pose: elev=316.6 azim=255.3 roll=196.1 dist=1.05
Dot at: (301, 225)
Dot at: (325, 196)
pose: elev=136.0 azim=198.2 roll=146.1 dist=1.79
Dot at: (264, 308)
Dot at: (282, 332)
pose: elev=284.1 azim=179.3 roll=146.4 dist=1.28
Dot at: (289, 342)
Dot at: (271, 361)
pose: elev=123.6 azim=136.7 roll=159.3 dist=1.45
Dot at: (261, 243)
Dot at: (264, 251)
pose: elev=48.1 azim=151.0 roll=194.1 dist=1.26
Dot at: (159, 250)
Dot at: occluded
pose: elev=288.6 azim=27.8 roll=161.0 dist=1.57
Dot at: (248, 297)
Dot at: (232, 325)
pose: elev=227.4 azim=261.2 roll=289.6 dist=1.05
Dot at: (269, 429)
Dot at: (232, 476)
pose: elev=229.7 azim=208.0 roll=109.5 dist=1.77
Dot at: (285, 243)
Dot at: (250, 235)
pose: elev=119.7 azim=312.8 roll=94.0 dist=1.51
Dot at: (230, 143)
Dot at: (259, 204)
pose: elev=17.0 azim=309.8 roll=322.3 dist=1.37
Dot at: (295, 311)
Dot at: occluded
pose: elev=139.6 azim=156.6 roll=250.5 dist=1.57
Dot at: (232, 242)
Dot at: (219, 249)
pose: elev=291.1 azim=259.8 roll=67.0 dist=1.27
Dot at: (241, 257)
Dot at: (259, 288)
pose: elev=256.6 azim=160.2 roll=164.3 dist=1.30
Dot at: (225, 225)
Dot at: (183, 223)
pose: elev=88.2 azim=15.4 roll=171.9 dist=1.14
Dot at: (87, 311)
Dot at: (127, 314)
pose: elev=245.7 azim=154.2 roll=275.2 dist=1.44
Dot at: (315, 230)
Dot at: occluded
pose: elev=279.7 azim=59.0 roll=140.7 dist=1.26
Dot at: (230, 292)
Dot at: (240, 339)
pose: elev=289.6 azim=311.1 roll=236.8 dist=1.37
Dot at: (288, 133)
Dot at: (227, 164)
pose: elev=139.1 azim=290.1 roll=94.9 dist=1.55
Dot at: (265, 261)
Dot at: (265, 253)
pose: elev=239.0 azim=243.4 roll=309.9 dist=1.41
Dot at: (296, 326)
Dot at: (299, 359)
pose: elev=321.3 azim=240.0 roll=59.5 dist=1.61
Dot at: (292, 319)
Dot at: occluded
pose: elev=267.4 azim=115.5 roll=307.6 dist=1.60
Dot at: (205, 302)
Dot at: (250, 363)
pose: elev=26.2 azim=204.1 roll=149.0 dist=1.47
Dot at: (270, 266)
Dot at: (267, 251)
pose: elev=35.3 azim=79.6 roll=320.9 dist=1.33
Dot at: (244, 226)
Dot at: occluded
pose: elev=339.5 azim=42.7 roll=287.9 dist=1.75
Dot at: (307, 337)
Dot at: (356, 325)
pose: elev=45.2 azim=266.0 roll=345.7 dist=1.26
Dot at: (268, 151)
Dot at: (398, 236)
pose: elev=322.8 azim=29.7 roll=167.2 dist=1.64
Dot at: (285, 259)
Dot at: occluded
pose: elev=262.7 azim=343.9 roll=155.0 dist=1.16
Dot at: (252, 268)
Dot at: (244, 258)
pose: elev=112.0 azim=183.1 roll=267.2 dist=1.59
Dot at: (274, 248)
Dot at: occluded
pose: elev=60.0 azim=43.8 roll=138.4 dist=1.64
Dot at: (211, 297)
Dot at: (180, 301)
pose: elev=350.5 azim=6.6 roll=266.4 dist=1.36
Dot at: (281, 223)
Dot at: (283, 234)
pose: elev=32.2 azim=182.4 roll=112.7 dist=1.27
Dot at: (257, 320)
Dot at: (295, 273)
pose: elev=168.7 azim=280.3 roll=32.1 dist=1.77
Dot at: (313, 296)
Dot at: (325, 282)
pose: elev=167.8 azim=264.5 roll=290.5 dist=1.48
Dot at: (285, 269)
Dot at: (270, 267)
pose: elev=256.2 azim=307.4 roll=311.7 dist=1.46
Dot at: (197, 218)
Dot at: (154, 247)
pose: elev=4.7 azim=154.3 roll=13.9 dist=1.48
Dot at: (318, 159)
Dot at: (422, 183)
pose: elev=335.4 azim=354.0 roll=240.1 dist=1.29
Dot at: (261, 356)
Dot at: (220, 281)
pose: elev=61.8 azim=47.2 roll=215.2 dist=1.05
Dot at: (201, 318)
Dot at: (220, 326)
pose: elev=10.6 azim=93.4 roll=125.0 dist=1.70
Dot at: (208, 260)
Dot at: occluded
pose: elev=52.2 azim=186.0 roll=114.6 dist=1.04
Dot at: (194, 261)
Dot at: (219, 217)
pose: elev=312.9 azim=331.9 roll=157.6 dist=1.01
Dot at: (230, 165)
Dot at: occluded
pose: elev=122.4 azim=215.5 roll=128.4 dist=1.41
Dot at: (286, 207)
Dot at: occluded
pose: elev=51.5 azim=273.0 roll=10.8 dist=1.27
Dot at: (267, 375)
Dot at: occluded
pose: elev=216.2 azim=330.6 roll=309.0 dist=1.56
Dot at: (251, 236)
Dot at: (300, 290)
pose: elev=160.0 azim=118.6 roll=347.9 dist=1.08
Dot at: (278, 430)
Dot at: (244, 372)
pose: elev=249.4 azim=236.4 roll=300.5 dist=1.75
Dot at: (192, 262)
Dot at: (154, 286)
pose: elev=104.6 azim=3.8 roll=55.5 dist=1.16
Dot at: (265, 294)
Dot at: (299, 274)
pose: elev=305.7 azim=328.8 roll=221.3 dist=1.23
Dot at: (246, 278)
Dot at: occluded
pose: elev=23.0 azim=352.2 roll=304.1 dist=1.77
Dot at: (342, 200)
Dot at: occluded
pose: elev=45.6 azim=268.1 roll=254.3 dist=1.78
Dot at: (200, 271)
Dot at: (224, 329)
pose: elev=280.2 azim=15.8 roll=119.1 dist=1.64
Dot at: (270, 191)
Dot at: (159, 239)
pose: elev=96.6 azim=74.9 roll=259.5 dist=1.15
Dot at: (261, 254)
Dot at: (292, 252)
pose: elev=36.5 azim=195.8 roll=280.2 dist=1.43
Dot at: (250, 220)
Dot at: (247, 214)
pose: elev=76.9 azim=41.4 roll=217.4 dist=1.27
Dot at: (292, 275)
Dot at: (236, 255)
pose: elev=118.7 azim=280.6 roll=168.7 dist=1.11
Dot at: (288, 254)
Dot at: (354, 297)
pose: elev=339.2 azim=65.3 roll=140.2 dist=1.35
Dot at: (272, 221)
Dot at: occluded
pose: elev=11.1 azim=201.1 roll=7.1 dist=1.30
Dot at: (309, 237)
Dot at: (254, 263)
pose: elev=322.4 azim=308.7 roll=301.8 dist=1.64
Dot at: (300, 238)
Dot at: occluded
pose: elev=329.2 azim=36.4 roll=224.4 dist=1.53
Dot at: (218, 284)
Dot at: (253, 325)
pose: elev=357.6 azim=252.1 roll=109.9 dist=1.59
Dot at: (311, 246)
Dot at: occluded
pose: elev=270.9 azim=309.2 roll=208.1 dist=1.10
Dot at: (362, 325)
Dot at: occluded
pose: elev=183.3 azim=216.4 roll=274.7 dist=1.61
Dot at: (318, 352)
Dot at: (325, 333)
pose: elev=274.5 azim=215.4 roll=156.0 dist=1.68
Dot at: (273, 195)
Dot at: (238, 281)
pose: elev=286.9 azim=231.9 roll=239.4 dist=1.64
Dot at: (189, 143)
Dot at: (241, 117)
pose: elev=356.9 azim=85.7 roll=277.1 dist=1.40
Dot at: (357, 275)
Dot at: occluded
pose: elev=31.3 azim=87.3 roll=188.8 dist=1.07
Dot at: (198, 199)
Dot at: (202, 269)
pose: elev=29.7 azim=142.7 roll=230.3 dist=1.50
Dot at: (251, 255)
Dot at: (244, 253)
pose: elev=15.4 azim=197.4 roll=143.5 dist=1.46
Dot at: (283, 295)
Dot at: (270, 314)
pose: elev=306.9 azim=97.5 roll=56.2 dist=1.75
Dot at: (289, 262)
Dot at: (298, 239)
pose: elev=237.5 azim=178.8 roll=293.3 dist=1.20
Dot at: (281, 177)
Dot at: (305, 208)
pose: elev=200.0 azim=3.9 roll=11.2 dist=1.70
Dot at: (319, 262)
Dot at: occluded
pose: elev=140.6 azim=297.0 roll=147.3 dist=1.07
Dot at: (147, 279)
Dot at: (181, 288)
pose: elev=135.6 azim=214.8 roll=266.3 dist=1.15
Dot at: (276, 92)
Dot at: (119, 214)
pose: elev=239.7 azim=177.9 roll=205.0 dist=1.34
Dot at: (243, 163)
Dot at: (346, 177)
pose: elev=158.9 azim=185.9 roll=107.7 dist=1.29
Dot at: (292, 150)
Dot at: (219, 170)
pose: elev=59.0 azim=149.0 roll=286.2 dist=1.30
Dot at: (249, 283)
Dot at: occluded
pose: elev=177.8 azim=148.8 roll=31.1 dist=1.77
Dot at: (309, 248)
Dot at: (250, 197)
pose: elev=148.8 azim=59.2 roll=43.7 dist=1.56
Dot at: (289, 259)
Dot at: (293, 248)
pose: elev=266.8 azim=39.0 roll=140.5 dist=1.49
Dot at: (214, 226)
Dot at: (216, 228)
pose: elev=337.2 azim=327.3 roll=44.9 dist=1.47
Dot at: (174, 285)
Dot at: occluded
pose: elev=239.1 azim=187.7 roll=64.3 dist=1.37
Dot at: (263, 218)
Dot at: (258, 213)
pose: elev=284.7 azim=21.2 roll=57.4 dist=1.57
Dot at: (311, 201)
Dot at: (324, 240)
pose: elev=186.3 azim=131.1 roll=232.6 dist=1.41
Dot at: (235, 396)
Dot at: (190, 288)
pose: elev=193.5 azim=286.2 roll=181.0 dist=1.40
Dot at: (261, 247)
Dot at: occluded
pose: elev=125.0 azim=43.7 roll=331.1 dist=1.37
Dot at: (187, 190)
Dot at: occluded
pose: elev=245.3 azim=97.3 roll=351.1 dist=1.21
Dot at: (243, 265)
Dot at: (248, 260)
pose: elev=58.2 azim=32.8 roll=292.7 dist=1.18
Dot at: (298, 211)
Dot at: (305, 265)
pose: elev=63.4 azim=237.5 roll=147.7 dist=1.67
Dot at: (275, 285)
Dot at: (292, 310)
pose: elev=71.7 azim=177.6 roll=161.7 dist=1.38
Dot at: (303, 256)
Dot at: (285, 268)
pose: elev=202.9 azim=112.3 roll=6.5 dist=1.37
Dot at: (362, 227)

GIVEN EXERCISE:
Output the lines as a Markdown table with the columns "No." and "Line", numbering the rows and leaving out blank lines. Begin at the line that contains "pose: elev=36.5 azim=195.8" and stop after the line that contains "Dot at: (241, 117)".

RESPONSE TO THIS TASK:
| No. | Line |
|---|---|
| 1 | pose: elev=36.5 azim=195.8 roll=280.2 dist=1.43 |
| 2 | Dot at: (250, 220) |
| 3 | Dot at: (247, 214) |
| 4 | pose: elev=76.9 azim=41.4 roll=217.4 dist=1.27 |
| 5 | Dot at: (292, 275) |
| 6 | Dot at: (236, 255) |
| 7 | pose: elev=118.7 azim=280.6 roll=168.7 dist=1.11 |
| 8 | Dot at: (288, 254) |
| 9 | Dot at: (354, 297) |
| 10 | pose: elev=339.2 azim=65.3 roll=140.2 dist=1.35 |
| 11 | Dot at: (272, 221) |
| 12 | Dot at: occluded |
| 13 | pose: elev=11.1 azim=201.1 roll=7.1 dist=1.30 |
| 14 | Dot at: (309, 237) |
| 15 | Dot at: (254, 263) |
| 16 | pose: elev=322.4 azim=308.7 roll=301.8 dist=1.64 |
| 17 | Dot at: (300, 238) |
| 18 | Dot at: occluded |
| 19 | pose: elev=329.2 azim=36.4 roll=224.4 dist=1.53 |
| 20 | Dot at: (218, 284) |
| 21 | Dot at: (253, 325) |
| 22 | pose: elev=357.6 azim=252.1 roll=109.9 dist=1.59 |
| 23 | Dot at: (311, 246) |
| 24 | Dot at: occluded |
| 25 | pose: elev=270.9 azim=309.2 roll=208.1 dist=1.10 |
| 26 | Dot at: (362, 325) |
| 27 | Dot at: occluded |
| 28 | pose: elev=183.3 azim=216.4 roll=274.7 dist=1.61 |
| 29 | Dot at: (318, 352) |
| 30 | Dot at: (325, 333) |
| 31 | pose: elev=274.5 azim=215.4 roll=156.0 dist=1.68 |
| 32 | Dot at: (273, 195) |
| 33 | Dot at: (238, 281) |
| 34 | pose: elev=286.9 azim=231.9 roll=239.4 dist=1.64 |
| 35 | Dot at: (189, 143) |
| 36 | Dot at: (241, 117) |